Such A Clod!
When our local farmer's market started carrying organic Paradise Valley Beef, locally raised, certified grassfed and, by the way, delicious, My Beloved and I were thrilled. Apparently, they are doing a good business, too, because they have returned each week while some of our other producers have dropped out.
They will bring specific cuts with them if you call ahead but, being the woman I am, I can rarely get my act together for that. I was looking for a tri-tip (again) but they had run out by the time I got to the market; instead, the young man behind the counter suggested I get a clod.
Okay, that's what I thought, too - "Is this guy being insulting?"

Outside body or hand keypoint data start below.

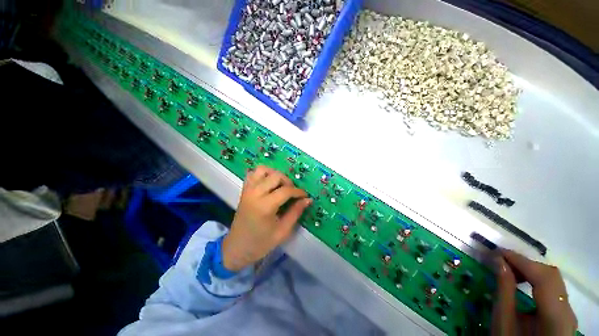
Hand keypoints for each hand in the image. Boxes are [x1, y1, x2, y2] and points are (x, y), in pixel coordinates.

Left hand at [222, 166, 311, 271]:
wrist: (237, 248)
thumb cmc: (261, 243)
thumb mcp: (283, 231)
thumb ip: (296, 212)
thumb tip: (308, 200)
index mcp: (265, 206)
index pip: (286, 190)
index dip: (298, 192)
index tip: (305, 196)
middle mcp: (255, 193)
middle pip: (276, 176)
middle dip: (288, 182)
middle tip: (292, 193)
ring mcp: (248, 190)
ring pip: (263, 169)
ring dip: (275, 174)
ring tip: (280, 185)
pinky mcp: (244, 190)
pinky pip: (253, 173)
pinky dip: (263, 174)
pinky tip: (268, 183)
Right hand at [492, 249, 577, 335]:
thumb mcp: (503, 323)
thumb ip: (504, 292)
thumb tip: (499, 262)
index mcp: (555, 317)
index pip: (544, 278)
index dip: (522, 261)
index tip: (498, 252)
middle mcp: (568, 311)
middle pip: (551, 276)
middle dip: (526, 264)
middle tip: (501, 260)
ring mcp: (568, 312)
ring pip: (553, 280)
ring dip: (531, 270)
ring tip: (509, 269)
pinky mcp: (564, 313)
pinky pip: (553, 288)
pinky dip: (536, 279)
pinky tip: (523, 280)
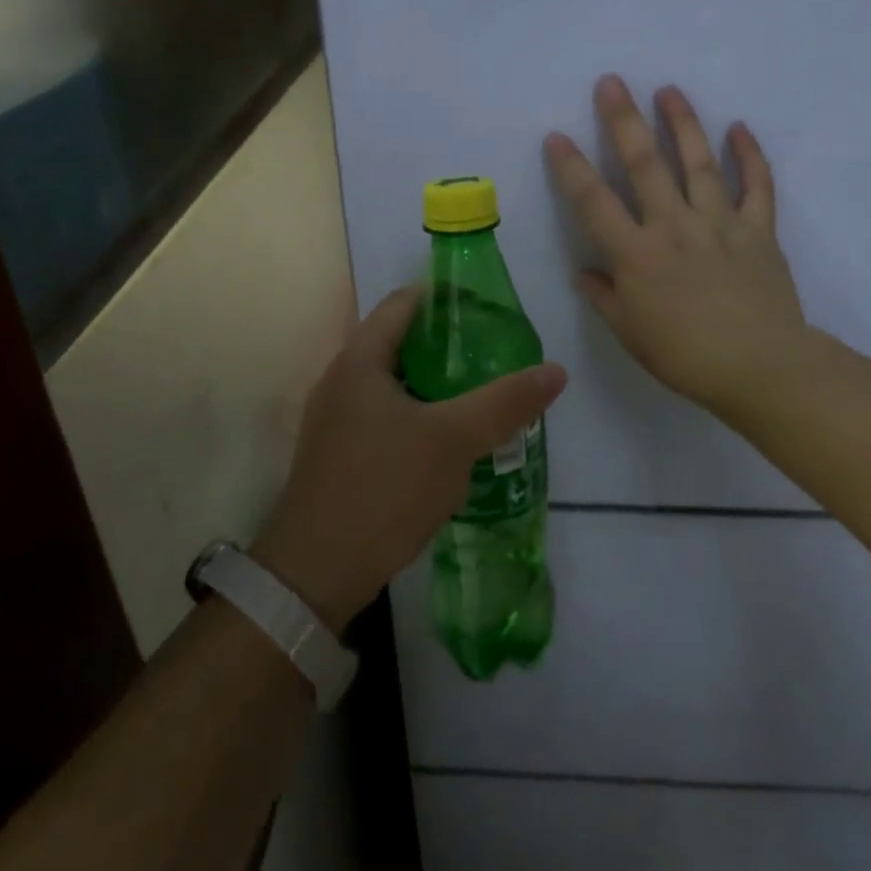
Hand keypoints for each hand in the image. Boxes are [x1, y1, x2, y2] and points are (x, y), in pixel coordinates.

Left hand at [253, 288, 567, 632]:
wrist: (316, 572)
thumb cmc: (383, 489)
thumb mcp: (454, 441)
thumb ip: (504, 402)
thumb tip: (555, 370)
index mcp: (359, 360)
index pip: (403, 303)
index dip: (445, 298)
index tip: (486, 310)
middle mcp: (340, 380)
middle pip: (398, 342)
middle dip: (445, 345)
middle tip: (493, 355)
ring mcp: (333, 419)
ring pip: (392, 384)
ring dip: (432, 384)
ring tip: (477, 396)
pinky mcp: (336, 454)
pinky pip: (382, 416)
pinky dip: (415, 415)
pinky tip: (445, 442)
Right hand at [545, 75, 809, 432]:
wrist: (760, 367)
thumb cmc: (684, 355)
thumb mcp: (630, 332)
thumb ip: (604, 296)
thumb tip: (584, 272)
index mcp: (637, 253)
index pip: (594, 201)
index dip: (572, 168)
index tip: (557, 136)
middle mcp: (674, 226)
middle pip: (645, 164)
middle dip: (623, 120)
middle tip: (611, 82)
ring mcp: (719, 223)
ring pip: (698, 162)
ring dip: (682, 123)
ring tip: (669, 90)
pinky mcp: (758, 230)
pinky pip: (756, 186)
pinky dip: (749, 156)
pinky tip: (739, 128)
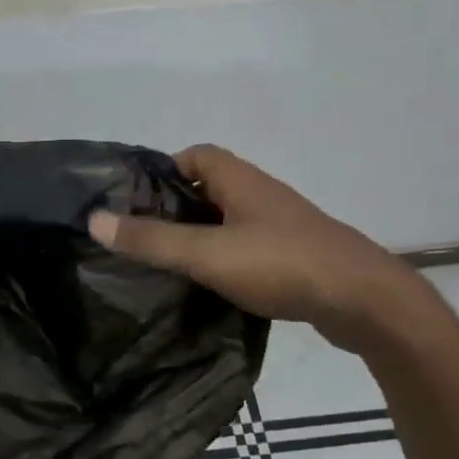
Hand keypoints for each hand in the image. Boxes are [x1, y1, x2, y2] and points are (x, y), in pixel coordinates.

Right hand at [88, 144, 430, 354]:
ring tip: (169, 264)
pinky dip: (226, 258)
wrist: (364, 302)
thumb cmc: (281, 264)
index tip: (136, 201)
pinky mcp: (295, 257)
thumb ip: (151, 239)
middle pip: (209, 188)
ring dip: (201, 235)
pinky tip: (212, 286)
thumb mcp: (206, 253)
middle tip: (143, 237)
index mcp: (240, 181)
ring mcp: (282, 226)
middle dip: (175, 207)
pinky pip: (249, 247)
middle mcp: (261, 195)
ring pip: (229, 220)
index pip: (196, 155)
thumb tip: (94, 219)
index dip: (163, 171)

No, it turns out that a clod is not a hard nut of baked earth suitable for beaning one's enemies, it's a cut from the chuck region of the animal (he showed me a map which didn't make me much wiser, frankly, and that's probably just as well). He assured me it would be well marbled and not too chewy despite being a part of the cow's locomotion system, if only I didn't overcook it. Since My Beloved likes his beef still to have a blood pressure and I like medium rare, that seemed doable. It also looked like a good size for a few meals for the two of us, so I pulled out my money and took home the clod, frozen and nicely vacuum sealed for the freezer.
When I thawed it about a week later, I marinated it in the fridge in that marvelous Sartain's Marinade for half a day before grilling over lump charcoal. I remembered that another piece of beef had gotten very tough from, according to that know-it-all Chilebrown, cooking it on too hot a fire. So, this time I lit my coals and let them get very ashy before placing the meat on the grates. I turned it frequently, say every three-four minutes, until the finger poke test said "perfect." We didn't even let the poor thing rest, just carved slices and fell on it like a couple of wolves.

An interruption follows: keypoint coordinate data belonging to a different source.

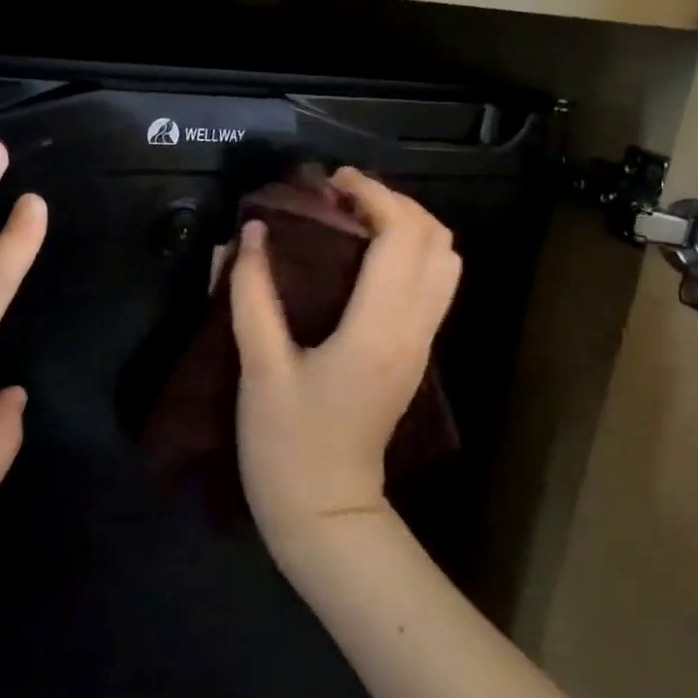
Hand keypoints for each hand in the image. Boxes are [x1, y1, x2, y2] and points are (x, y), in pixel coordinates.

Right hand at [229, 168, 460, 548]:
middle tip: (341, 197)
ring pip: (446, 262)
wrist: (327, 514)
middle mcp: (413, 329)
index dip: (373, 195)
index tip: (331, 182)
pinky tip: (366, 256)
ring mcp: (422, 343)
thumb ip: (252, 294)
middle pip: (437, 240)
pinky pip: (435, 284)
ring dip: (409, 226)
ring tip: (357, 219)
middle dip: (395, 202)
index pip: (402, 237)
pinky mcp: (416, 353)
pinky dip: (412, 252)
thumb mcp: (259, 368)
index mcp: (378, 329)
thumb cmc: (287, 446)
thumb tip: (251, 233)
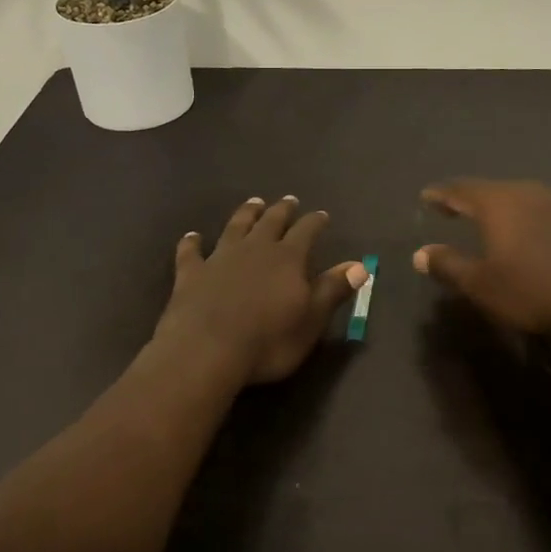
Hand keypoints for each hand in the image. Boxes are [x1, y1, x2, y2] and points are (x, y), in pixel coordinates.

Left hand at [155, 197, 368, 384]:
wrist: (206, 351)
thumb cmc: (268, 341)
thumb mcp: (311, 320)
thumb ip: (332, 289)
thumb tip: (359, 265)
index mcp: (288, 259)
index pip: (306, 232)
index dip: (315, 222)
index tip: (322, 215)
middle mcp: (255, 249)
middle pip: (271, 222)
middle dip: (282, 211)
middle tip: (288, 200)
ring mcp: (220, 258)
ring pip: (235, 227)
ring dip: (245, 214)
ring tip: (253, 203)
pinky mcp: (191, 274)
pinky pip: (191, 252)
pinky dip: (192, 242)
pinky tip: (192, 236)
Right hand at [413, 179, 550, 336]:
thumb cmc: (529, 291)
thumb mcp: (480, 284)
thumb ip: (448, 264)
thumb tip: (420, 254)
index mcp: (498, 202)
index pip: (460, 190)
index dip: (441, 194)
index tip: (426, 197)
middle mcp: (526, 192)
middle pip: (490, 189)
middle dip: (468, 198)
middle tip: (452, 208)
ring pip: (517, 197)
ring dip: (498, 206)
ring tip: (486, 219)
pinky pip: (539, 209)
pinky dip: (523, 216)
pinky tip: (524, 230)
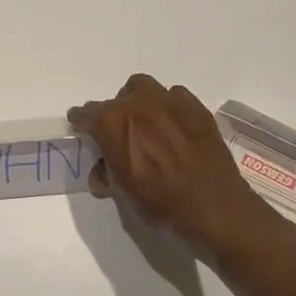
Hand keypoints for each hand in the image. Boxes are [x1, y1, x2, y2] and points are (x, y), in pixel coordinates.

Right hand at [69, 74, 274, 253]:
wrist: (214, 207)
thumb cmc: (161, 204)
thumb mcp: (123, 193)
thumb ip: (107, 173)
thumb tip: (103, 170)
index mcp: (112, 123)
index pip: (86, 114)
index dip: (81, 122)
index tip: (81, 128)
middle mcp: (137, 104)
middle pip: (116, 99)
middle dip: (114, 114)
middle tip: (120, 136)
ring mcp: (169, 101)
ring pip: (144, 88)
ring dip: (139, 103)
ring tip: (147, 126)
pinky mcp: (195, 107)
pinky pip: (174, 96)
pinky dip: (168, 108)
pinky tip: (174, 128)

From now on "clod" is going to be a term of endearment for me; the beef was wonderful! It tasted much like a tri-tip but was smaller, so better for just the two of us or for a small dinner party, and had a lovely, tender texture that was lightly marbled but had no big slabs of fat. The Sartain's marinade gave just a little heat to the outer layer and a whole bunch of flavor. The clod is my new go-to cut for a perfect summer barbecue.